## TASK DESCRIPTION
Please give again, word for word, the line that contains "gian trưng bày" and every line after it to the end of the data, with no other lines.

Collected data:
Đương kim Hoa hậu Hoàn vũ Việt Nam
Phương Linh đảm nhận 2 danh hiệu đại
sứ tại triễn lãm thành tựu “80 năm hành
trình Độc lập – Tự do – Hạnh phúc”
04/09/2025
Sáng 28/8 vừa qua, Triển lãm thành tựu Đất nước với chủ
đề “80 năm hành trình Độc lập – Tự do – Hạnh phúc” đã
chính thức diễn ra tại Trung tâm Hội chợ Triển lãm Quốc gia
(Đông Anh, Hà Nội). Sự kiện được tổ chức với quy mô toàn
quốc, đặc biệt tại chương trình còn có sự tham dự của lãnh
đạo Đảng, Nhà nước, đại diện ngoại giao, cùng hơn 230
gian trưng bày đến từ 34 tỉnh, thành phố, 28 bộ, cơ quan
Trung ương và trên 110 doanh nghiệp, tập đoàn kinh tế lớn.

## SOLUTION TO THIS PROBLEM
gian trưng bày đến từ 34 tỉnh, thành phố, 28 bộ, cơ quan
Trung ương và trên 110 doanh nghiệp, tập đoàn kinh tế lớn.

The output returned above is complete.